Graph bandwidth

In graph theory, the graph bandwidth problem may be visualized as placing the vertices of a given graph at distinct integer positions along the number line so that the length of the longest edge is minimized. Such placement is called linear graph arrangement, linear graph layout or linear graph placement. It may be formalized as labeling the ${\displaystyle n}$ vertices ${\displaystyle v_{i}}$ of a graph ${\displaystyle G}$ with distinct integers ${\displaystyle f(v_{i})}$ so that the quantity ${\displaystyle \max\{\,|f(v_{i})-f(v_{j})|:v_{i}v_{j}\in E\,\}}$ is minimized, where ${\displaystyle E}$ is the edge set of ${\displaystyle G}$.

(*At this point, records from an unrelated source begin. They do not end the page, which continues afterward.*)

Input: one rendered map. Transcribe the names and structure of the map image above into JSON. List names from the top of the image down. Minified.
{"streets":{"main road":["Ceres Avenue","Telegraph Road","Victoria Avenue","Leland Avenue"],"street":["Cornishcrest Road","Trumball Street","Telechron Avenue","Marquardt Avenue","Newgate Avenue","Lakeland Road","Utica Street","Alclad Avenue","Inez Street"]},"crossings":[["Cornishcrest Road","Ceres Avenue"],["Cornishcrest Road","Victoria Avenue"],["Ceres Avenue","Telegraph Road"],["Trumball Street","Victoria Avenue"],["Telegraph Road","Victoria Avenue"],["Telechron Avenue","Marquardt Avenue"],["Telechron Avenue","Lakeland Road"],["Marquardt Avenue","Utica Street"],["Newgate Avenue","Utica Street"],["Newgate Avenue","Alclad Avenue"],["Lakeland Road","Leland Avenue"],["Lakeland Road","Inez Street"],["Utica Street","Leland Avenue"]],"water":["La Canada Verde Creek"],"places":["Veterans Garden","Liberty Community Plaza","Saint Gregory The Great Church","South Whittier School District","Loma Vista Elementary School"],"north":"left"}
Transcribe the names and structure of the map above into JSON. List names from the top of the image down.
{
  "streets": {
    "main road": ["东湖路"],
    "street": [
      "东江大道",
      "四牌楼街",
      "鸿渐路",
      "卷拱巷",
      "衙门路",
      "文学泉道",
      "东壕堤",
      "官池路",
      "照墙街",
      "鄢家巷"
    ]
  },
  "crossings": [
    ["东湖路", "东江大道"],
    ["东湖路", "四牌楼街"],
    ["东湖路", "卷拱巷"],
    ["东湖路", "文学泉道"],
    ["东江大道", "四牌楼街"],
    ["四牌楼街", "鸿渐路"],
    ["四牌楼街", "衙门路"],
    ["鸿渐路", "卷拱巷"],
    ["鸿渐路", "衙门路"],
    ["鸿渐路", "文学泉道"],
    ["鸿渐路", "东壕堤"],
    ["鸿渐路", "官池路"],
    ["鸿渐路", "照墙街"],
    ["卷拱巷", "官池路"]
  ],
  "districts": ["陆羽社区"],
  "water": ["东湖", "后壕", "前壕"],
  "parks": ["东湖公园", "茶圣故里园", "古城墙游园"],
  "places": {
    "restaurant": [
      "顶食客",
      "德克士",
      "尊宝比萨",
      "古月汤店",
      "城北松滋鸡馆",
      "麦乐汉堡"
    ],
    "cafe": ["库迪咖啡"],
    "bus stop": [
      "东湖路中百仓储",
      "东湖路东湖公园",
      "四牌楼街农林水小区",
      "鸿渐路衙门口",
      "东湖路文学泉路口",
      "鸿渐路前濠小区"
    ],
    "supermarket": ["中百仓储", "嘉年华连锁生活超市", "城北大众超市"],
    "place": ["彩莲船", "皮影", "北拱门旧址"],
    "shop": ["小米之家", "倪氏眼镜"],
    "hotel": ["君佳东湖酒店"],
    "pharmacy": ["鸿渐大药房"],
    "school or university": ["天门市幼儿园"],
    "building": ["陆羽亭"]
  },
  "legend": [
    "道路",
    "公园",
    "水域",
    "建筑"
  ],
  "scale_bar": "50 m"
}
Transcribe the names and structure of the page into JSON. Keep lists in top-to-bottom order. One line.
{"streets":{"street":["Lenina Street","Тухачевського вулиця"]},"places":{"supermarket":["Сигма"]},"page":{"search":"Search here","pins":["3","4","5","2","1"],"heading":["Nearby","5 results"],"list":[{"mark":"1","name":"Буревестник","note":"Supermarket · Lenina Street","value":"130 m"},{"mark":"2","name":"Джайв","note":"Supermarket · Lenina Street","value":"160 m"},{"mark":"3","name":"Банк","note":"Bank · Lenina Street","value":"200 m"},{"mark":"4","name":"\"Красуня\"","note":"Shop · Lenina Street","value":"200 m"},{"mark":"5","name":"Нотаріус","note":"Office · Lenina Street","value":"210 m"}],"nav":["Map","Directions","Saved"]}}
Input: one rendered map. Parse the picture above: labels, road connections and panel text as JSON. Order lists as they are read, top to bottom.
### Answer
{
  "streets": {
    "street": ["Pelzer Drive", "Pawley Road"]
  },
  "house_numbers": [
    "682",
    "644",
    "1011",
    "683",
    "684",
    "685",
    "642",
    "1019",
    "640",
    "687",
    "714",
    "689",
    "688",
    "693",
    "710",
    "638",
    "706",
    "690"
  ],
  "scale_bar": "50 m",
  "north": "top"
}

The weighted graph bandwidth problem is a generalization wherein the edges are assigned weights ${\displaystyle w_{ij}}$ and the cost function to be minimized is the product of weight with length, ${\displaystyle \max\{\,w_{ij}|f(v_{i})-f(v_{j})|:v_{i}v_{j}\in E\,\}}$.

In terms of matrices, the (unweighted) graph bandwidth is the minimal bandwidth of a symmetric matrix which is an adjacency matrix of the graph. The bandwidth may also be defined as one less than the maximum clique size in a proper interval supergraph of the given graph, chosen to minimize its clique size.